Pyro performs dramatically slower than PyMC3 with Normalizing Flows on stochastic-volatility model inference

If you use NumPyro, then there are two ways to make it fast:

  • Using the following predefined AR (please double-check the implementation, I just quickly sketch it following GaussianRandomWalk pattern - GRW can be seen as a special case of AR, where coef=1)
from jax import lax, random
import jax.numpy as np

import numpyro
from numpyro.distributions import Distribution, Normal, constraints
from numpyro.distributions.util import validate_sample


class AR(Distribution):
    arg_constraints = {'init_values': constraints.real_vector,
                       'coefs': constraints.real_vector,
                       'scale': constraints.positive,
                       'num_steps': constraints.positive_integer}
    support = constraints.real_vector
    reparametrized_params = ['scale']

    def __init__(self, init, coef, scale=1., num_steps=1, validate_args=None):
        assert np.shape(num_steps) == ()
        assert init.shape[-1] == coef.shape[-1]
        self.init = init
        self.coef = coef
        self.scale = scale
        self.num_steps = num_steps
        batch_shape = lax.broadcast_shapes(np.shape(init)[:-1],
                                           np.shape(coef)[:-1],
                                           np.shape(scale))
        event_shape = (num_steps,)
        super(AR, self).__init__(batch_shape, event_shape, validate_args=validate_args)

    def sample(self, key, sample_shape=()):
        # just a fake sample method to get initial params for autoguide and mcmc
        eps = random.normal(key, sample_shape + self.batch_shape + self.event_shape)
        return np.expand_dims(self.scale, -1) * eps

    @validate_sample
    def log_prob(self, value):
        assert value.shape[-1] == self.num_steps
        batch_shape = lax.broadcast_shapes(self.batch_shape, np.shape(value)[:-1])
        init = np.broadcast_to(self.init, batch_shape + self.init.shape[-1:])
        value = np.broadcast_to(value, batch_shape + (self.num_steps,))
        x = np.concatenate([init, value], -1)
        x_reg = np.stack([x[i:self.num_steps + i] for i in range(self.coef.shape[-1])], -1)
        noise = value - (self.coef * x_reg).sum(-1)
        return Normal(0, np.expand_dims(self.scale, -1)).log_prob(noise).sum(-1)

where coef is rho in PyMC3 and init is initial values of AR. You can set Normal prior to init in a separate numpyro.sample statement (PyMC3 used flat prior for init by default, so AR will be improper distribution by default).

  • Use lax.scan with reparameterized AR (as in this topic).

Note that nf = 'scale*10-loc*10' is equivalent to numpyro.contrib.autoguide.AutoDiagonalNormal, so no need to use AutoBNAFNormal.

Edit: I just test, MCMC is pretty fast: >100it/s.
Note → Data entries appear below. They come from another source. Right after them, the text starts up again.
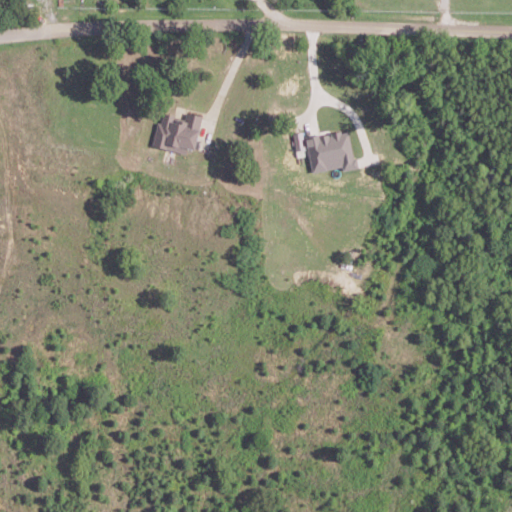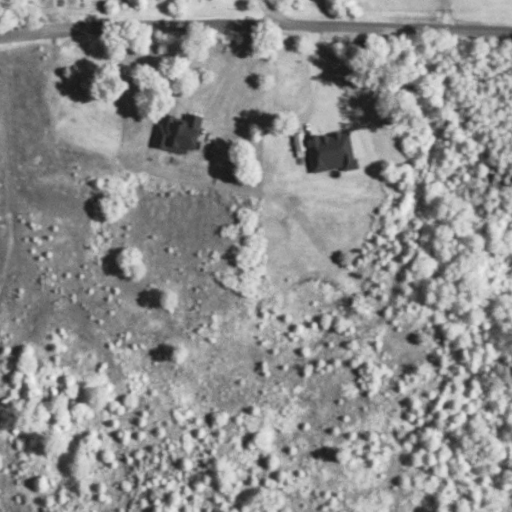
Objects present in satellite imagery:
road: (274, 12)
road: (255, 24)
road: (313, 76)
road: (228, 77)
building: (177, 130)
building: (298, 139)
building: (330, 150)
SVI finishes in seconds.

def stoch_vol_model():
    phi = numpyro.sample("phi", dist.Beta(20, 1.5))
    phi = 2 * phi - 1
    sigma2 = numpyro.sample('sigma2', dist.InverseGamma(2.5, 0.025))
    mu = numpyro.sample("mu", dist.Normal(0, 10))
    h_init = numpyro.sample("h_init", dist.Normal(0, 1), sample_shape=(2,))
    N = len(returns)
    h_ar = numpyro.sample("h_ar", AR(h_init, np.stack([phi, mu * (1 - phi)]), sigma2, N - 2))
    h = np.concatenate([h_init, h_ar], -1)
    return numpyro.sample('y', dist.Normal(0., np.exp(h / 2.)), obs=returns)

Btw, I think that it is better to follow the stable example. Using latent AR distribution likes this is not scalable and I think with that high number of latent variables, the inferences would be unstable! But using AR as an observation site would be fine.